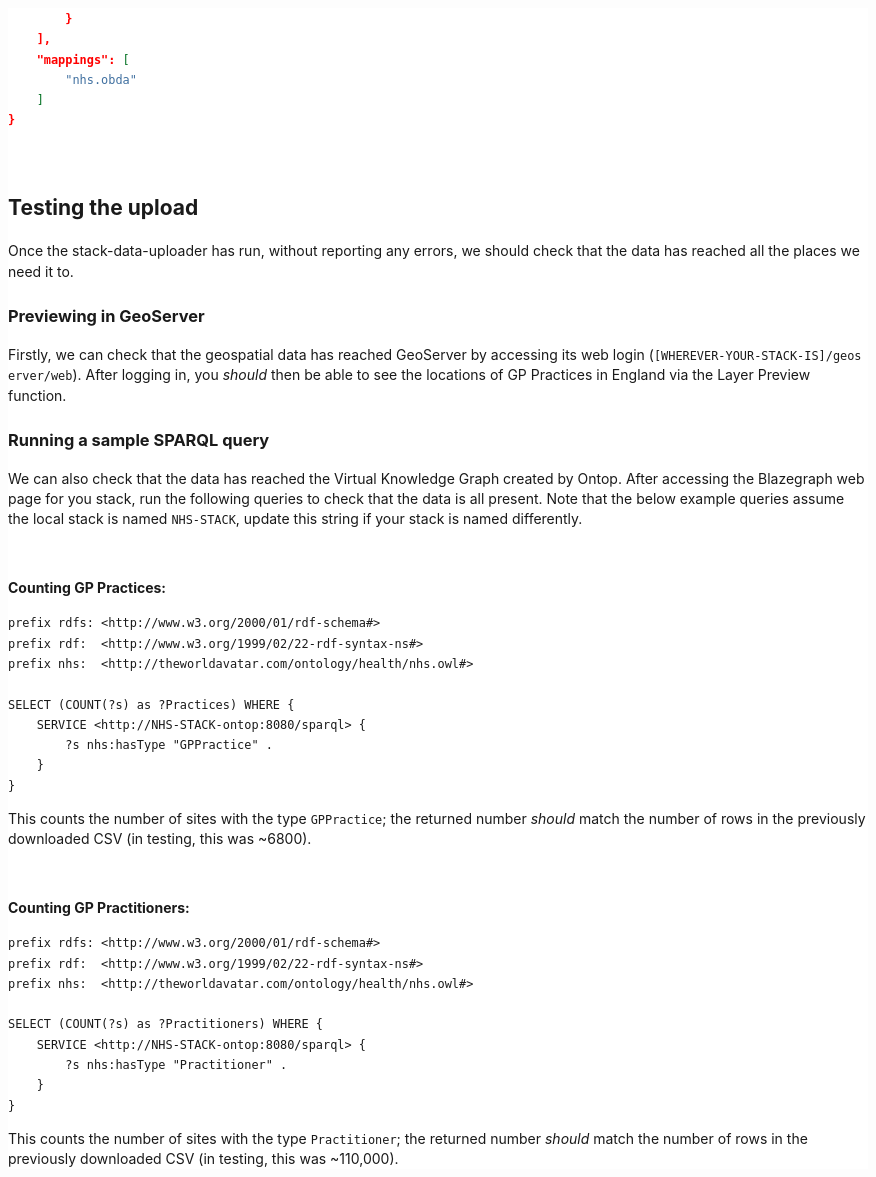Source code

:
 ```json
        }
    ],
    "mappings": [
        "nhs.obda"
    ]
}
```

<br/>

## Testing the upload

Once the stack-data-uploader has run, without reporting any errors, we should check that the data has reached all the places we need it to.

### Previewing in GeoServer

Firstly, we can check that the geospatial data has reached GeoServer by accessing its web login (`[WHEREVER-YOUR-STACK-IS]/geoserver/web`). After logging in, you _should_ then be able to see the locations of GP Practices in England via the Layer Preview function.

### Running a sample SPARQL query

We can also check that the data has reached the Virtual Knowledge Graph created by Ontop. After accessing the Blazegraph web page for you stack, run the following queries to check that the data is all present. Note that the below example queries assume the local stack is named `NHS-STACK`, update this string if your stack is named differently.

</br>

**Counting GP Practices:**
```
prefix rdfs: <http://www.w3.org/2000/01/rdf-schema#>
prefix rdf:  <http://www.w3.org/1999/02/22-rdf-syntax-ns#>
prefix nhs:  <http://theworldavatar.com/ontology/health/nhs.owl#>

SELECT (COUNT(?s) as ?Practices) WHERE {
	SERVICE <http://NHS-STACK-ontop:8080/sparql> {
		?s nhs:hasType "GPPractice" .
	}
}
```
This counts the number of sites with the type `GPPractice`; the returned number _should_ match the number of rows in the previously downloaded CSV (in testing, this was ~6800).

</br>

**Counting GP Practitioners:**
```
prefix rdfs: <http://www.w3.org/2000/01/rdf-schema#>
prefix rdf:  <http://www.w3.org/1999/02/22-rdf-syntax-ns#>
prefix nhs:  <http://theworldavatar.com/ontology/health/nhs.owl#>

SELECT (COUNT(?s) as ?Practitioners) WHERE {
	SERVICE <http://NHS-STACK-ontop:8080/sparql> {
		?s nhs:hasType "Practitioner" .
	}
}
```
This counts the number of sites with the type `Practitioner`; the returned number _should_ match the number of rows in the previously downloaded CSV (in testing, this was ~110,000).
--------------------------------------------------
An exact copy of all the records is required, with the pictures omitted.

Output of the exercise:
Source code

:
 ```json
        }
    ],
    "mappings": [
        "nhs.obda"
    ]
}
```

<br/>

## Testing the upload

Once the stack-data-uploader has run, without reporting any errors, we should check that the data has reached all the places we need it to.

### Previewing in GeoServer

Firstly, we can check that the geospatial data has reached GeoServer by accessing its web login (`[WHEREVER-YOUR-STACK-IS]/geoserver/web`). After logging in, you _should_ then be able to see the locations of GP Practices in England via the Layer Preview function.

### Running a sample SPARQL query

We can also check that the data has reached the Virtual Knowledge Graph created by Ontop. After accessing the Blazegraph web page for you stack, run the following queries to check that the data is all present. Note that the below example queries assume the local stack is named `NHS-STACK`, update this string if your stack is named differently.

</br>

**Counting GP Practices:**
```
prefix rdfs: <http://www.w3.org/2000/01/rdf-schema#>
prefix rdf:  <http://www.w3.org/1999/02/22-rdf-syntax-ns#>
prefix nhs:  <http://theworldavatar.com/ontology/health/nhs.owl#>

SELECT (COUNT(?s) as ?Practices) WHERE {
	SERVICE <http://NHS-STACK-ontop:8080/sparql> {
		?s nhs:hasType "GPPractice" .
	}
}
```
This counts the number of sites with the type `GPPractice`; the returned number _should_ match the number of rows in the previously downloaded CSV (in testing, this was ~6800).

</br>

**Counting GP Practitioners:**
```
prefix rdfs: <http://www.w3.org/2000/01/rdf-schema#>
prefix rdf:  <http://www.w3.org/1999/02/22-rdf-syntax-ns#>
prefix nhs:  <http://theworldavatar.com/ontology/health/nhs.owl#>

SELECT (COUNT(?s) as ?Practitioners) WHERE {
	SERVICE <http://NHS-STACK-ontop:8080/sparql> {
		?s nhs:hasType "Practitioner" .
	}
}
```
This counts the number of sites with the type `Practitioner`; the returned number _should_ match the number of rows in the previously downloaded CSV (in testing, this was ~110,000).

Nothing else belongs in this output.